We have held that conducting a motion to reinstate hearing cures any potential problems created by dismissing a case for want of prosecution. See Dueitt v. Arrowhead Lakes Property Owners, Inc., 180 S.W.3d 733 (Tex.App.-Waco 2005, pet. denied). We have agreed with several other courts of appeals that the filing of a motion to reinstate and participation in the hearing on the motion to reinstate (as in this case) cures any due process concerns that may result. Binner, 129 S.W.3d at 713; Steward, 143 S.W.3d at 165. Therefore, even if dismissal was improper, it was cured by the hearing on the motion to reinstate. Accordingly, we overrule the Johnsons' first issue.
Motion to Reinstate
In their second issue, the Johnsons argue that the trial court erred in denying their motion to reinstate. Specifically, the Johnsons assert that after their motion to retain was granted, the trial court failed to set a trial date before dismissing the case. See Seals, 83 S.W.3d at 875 (holding that a trial court has an independent duty to set a case for trial once a motion to retain is granted). They further contend that under Seals, it is an abuse of discretion for a court to dismiss a case based on failure to comply with Rule 165a if a motion to retain has been granted and a trial date has not been set. Id.

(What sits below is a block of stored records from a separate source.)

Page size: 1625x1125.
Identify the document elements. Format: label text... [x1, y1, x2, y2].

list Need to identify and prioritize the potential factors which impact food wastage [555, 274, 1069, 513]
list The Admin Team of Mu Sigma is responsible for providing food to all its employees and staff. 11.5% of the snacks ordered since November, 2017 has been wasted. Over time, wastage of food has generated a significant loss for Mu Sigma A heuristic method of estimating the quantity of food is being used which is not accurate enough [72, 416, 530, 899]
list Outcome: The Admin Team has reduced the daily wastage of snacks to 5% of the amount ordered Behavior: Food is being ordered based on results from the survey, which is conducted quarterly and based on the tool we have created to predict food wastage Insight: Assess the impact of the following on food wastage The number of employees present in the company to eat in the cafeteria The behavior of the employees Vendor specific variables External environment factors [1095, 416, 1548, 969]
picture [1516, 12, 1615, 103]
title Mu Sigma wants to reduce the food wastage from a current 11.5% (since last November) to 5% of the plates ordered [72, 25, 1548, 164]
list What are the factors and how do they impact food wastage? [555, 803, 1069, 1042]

The Johnsons' reliance on Seals is misplaced for two reasons. First, the trial court initially granted the Johnsons' motion to retain on February 10, 2006. The dismissal hearing was held on February 14, 2006. Failing to set a trial date in a four-day window does not reach the error found in Seals, in which a trial date was not set for fifteen months and caused the case to be inactive beyond the Texas Supreme Court's eighteen month guideline. Second, it was not the court's fault that no action was taken in this case. Since the summary judgment hearing, more than 18 months had elapsed, and the Johnsons had failed to comply with the court's request to engage in discovery and mediation. These facts alone provide support for the trial court's dismissal for want of prosecution under the abuse of discretion standard.

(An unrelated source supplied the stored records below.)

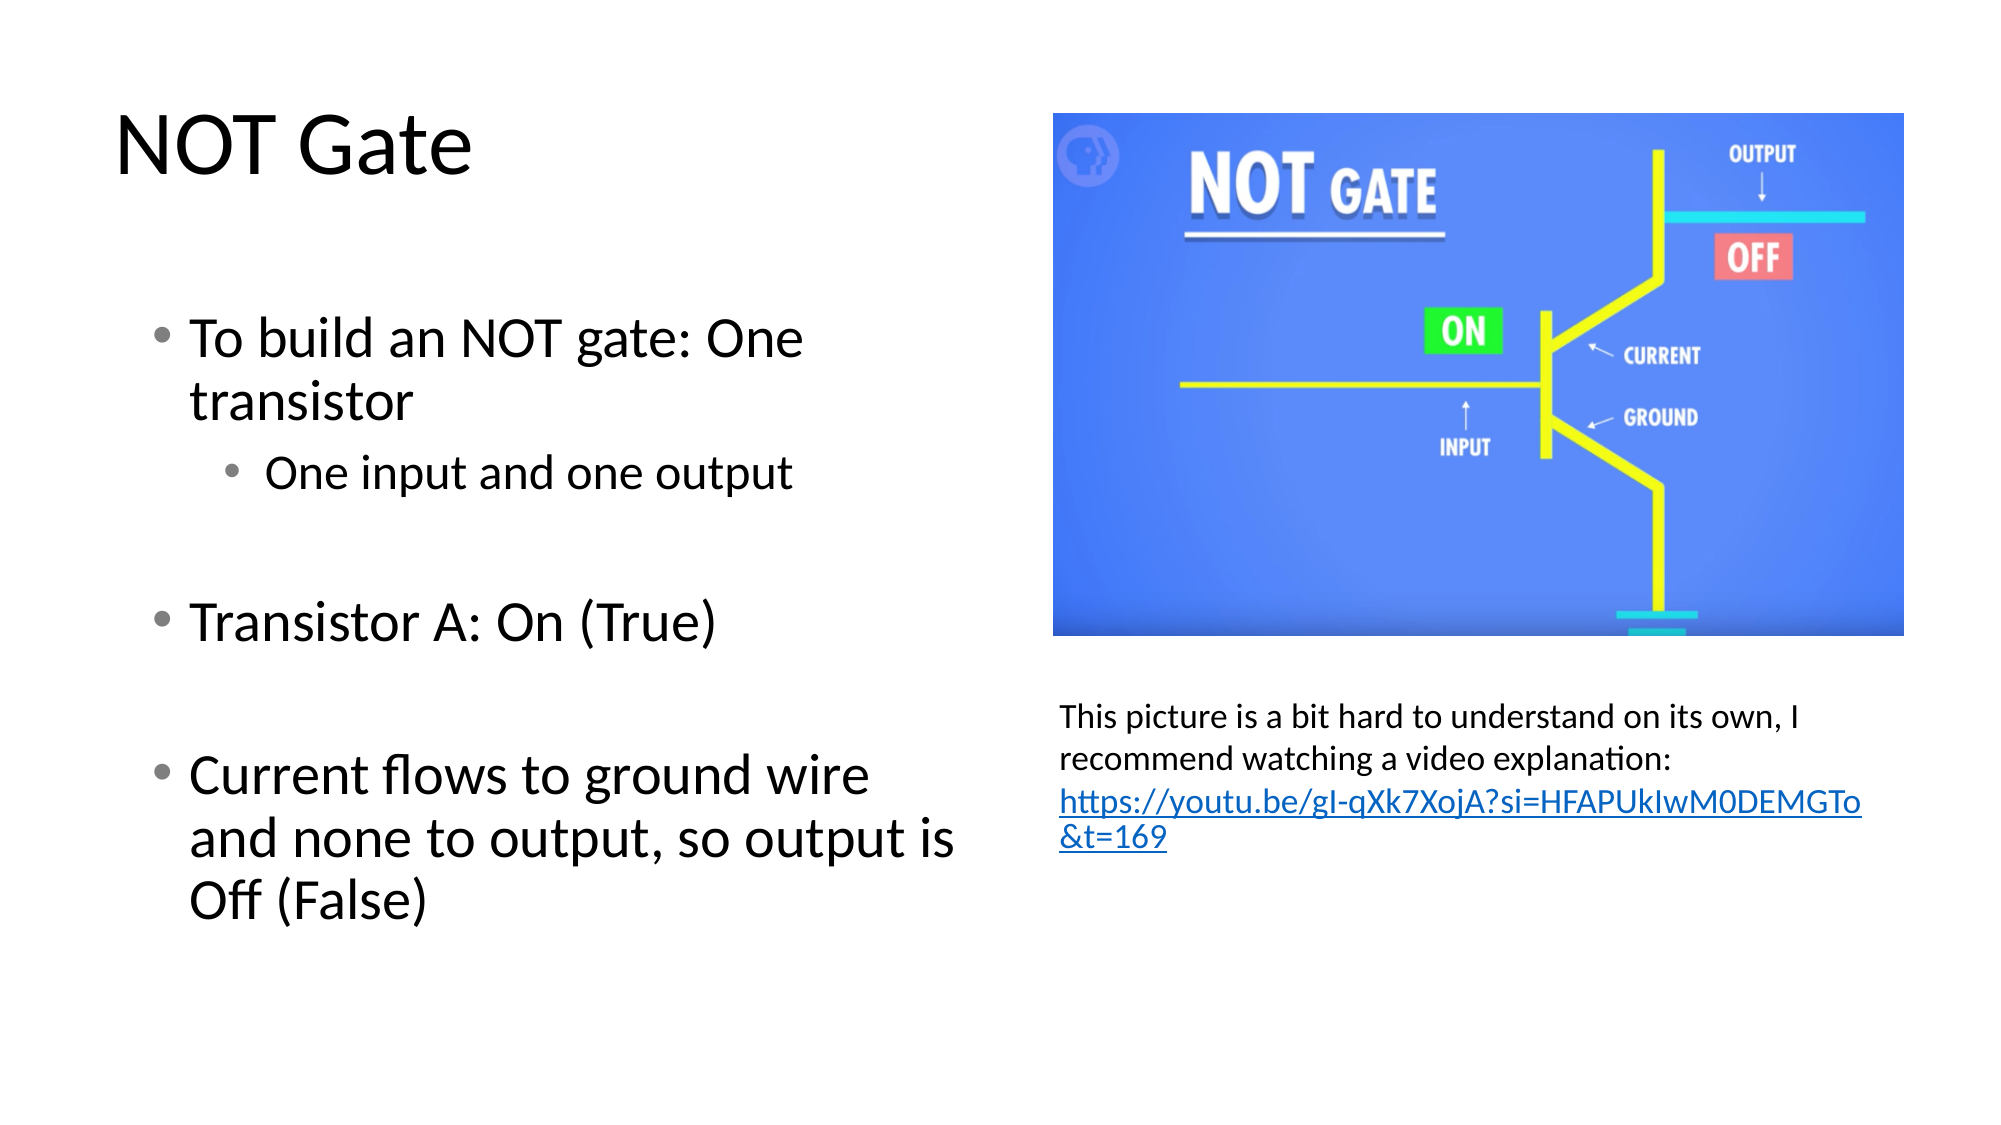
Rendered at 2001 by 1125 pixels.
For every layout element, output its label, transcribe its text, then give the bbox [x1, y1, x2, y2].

list To build an NOT gate: One transistor One input and one output Transistor A: On (True) Current flows to ground wire and none to output, so output is Off (False) [137, 299, 988, 1014]
title NOT Gate [99, 0, 1863, 202]
text_box This picture is a bit hard to understand on its own, I recommend watching a video explanation: https://youtu.be/gI-qXk7XojA?si=HFAPUkIwM0DEMGTo&t=169 [1044, 677, 1895, 901]
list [1053, 113, 1904, 637]
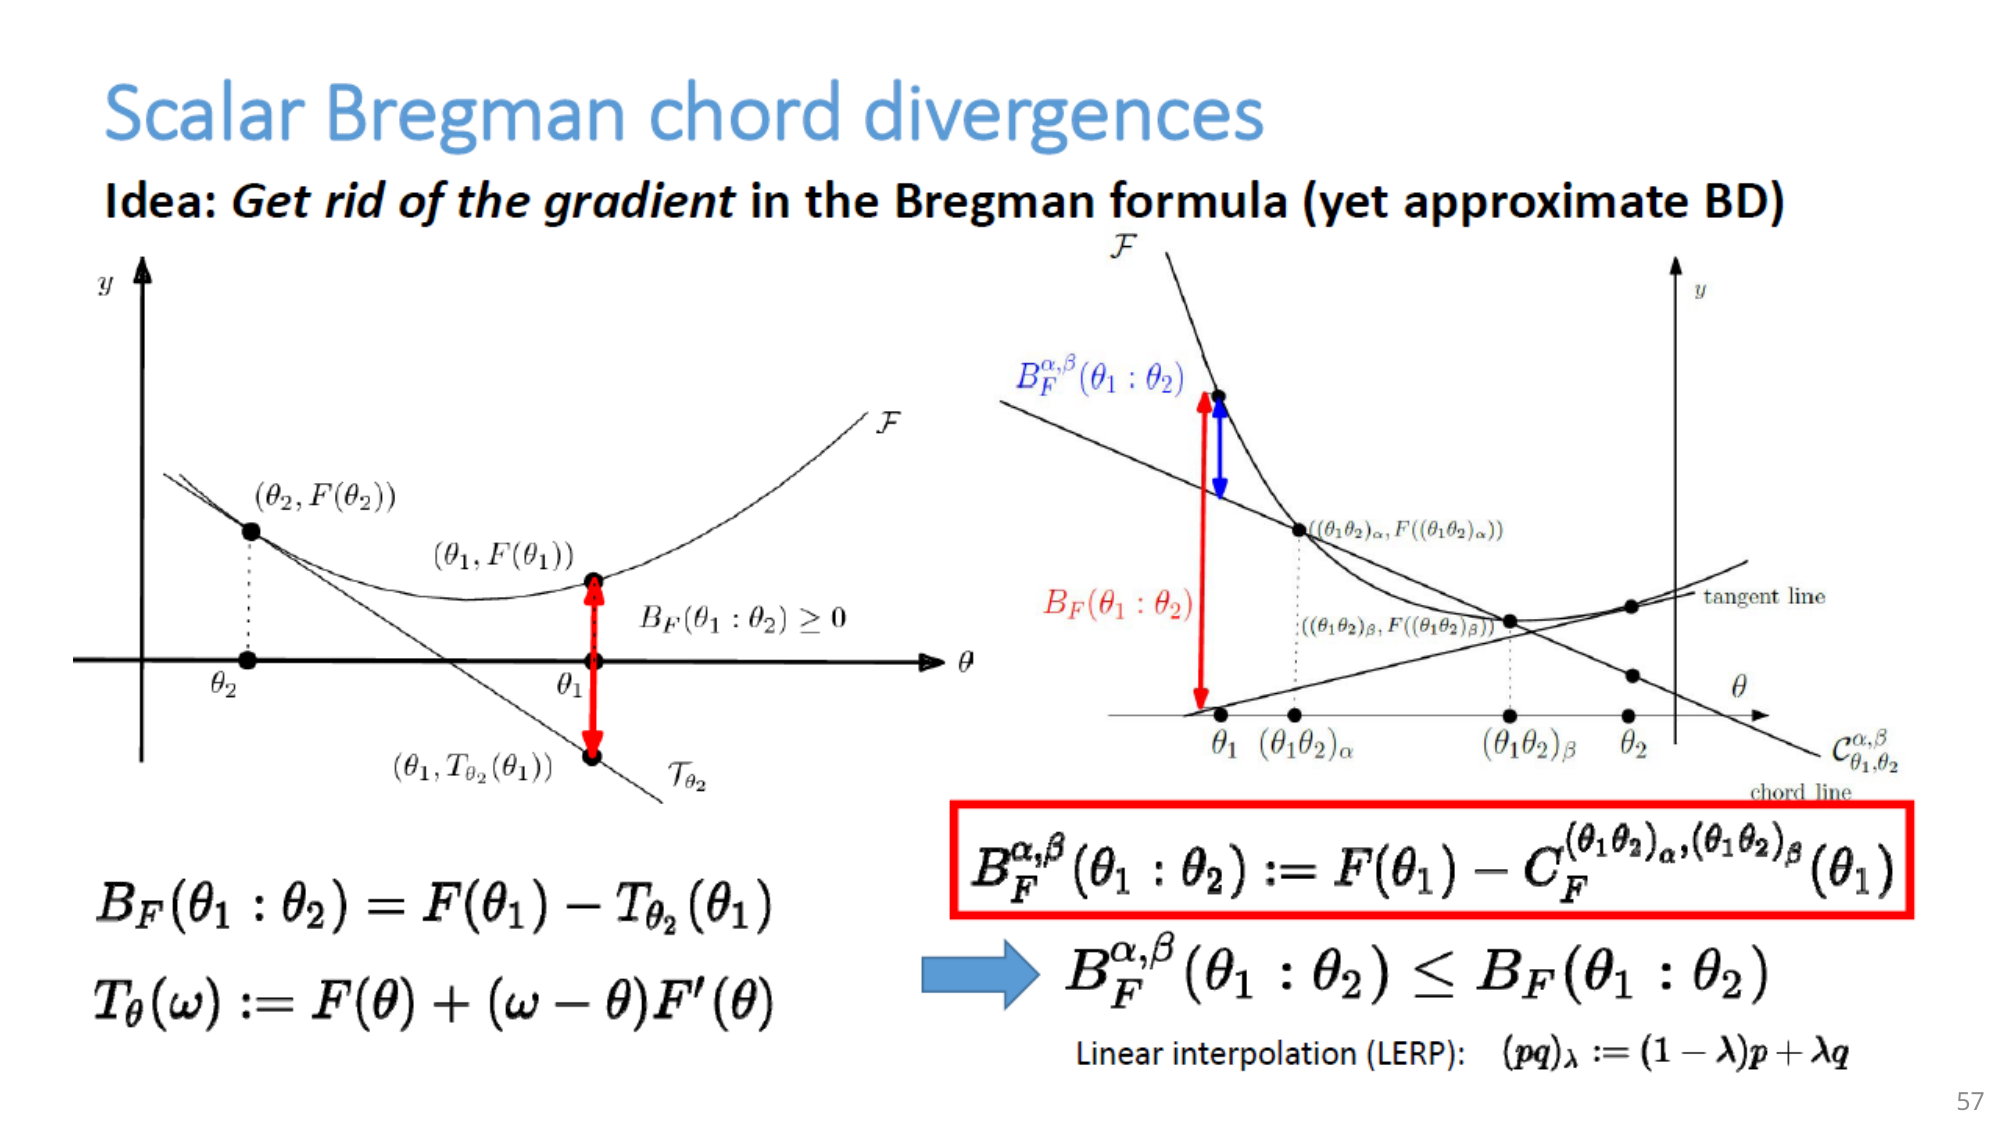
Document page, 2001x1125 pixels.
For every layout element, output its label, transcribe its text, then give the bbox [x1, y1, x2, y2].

picture [73, 35, 1927, 1090]
slide_number 57 [1848, 1072, 2000, 1125]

The Johnson's failure to participate in discovery and mediation gave ample reason for the suit to be dismissed. The Johnsons did nothing to move the case toward a resolution for over eighteen months. And from the evidence before it, the trial court was free to disbelieve that various medical ailments prevented both Linda Johnson and her counsel from actively participating in this case. We cannot say that the trial court abused its discretion on the record before us, and we overrule the Johnsons' second issue.
Conclusion
Because the trial court could properly dismiss the Johnson's case for failure of diligent prosecution or for failure to comply with the Rule 165a(2) time standards or under its inherent authority, we do not find that the trial court abused its discretion in refusing to reinstate the case under Rule 165a(3). Having overruled Johnson's two issues, we affirm the trial court's dismissal.